■ WHAT YOU WILL DO ■
The reply to the records below should contain exactly the lines from the line with "pinky mcp: (780, 1127)" through the line with "ring mcp: (1150, 996)", and nothing besides.

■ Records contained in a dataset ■

============================================================

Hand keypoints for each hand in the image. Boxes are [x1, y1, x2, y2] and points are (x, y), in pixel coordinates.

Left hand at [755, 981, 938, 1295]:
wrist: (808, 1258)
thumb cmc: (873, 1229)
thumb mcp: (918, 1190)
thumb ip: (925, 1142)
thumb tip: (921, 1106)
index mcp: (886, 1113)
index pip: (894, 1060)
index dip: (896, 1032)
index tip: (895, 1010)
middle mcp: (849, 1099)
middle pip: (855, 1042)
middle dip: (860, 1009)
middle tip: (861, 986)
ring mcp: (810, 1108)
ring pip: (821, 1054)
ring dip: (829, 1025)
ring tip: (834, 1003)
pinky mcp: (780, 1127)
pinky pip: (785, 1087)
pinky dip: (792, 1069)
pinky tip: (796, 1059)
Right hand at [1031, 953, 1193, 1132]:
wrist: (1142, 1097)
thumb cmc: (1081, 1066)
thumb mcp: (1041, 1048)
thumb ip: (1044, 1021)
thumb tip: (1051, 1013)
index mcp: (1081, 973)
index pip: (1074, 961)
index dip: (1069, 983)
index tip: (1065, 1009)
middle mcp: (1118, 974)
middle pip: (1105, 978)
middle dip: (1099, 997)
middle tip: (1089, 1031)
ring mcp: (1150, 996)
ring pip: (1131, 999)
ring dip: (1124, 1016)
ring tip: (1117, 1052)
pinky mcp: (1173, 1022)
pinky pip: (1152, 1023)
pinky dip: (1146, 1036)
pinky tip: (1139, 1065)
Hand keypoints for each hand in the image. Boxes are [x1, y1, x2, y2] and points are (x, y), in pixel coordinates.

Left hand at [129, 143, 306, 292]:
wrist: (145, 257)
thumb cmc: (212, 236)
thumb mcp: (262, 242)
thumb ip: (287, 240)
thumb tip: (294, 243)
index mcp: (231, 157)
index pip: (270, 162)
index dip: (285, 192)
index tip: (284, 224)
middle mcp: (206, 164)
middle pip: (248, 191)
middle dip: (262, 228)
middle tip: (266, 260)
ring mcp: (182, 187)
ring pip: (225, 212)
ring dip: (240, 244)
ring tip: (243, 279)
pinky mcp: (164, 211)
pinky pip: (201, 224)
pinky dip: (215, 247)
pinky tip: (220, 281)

============================================================

■ YOUR RESPONSE ■
pinky mcp: (780, 1127)
pinky pip: (785, 1087)
pinky dip: (792, 1069)
pinky tip: (796, 1059)
Right hand at [1031, 953, 1193, 1132]:
wrist: (1142, 1097)
thumb cmc: (1081, 1066)
thumb mcp: (1041, 1048)
thumb ip: (1044, 1021)
thumb tip: (1051, 1013)
index mcp: (1081, 973)
index pip: (1074, 961)
index dip: (1069, 983)
index tip: (1065, 1009)
middle mcp: (1118, 974)
middle pip: (1105, 978)
middle dip: (1099, 997)
middle tip: (1089, 1031)
ring mcp: (1150, 996)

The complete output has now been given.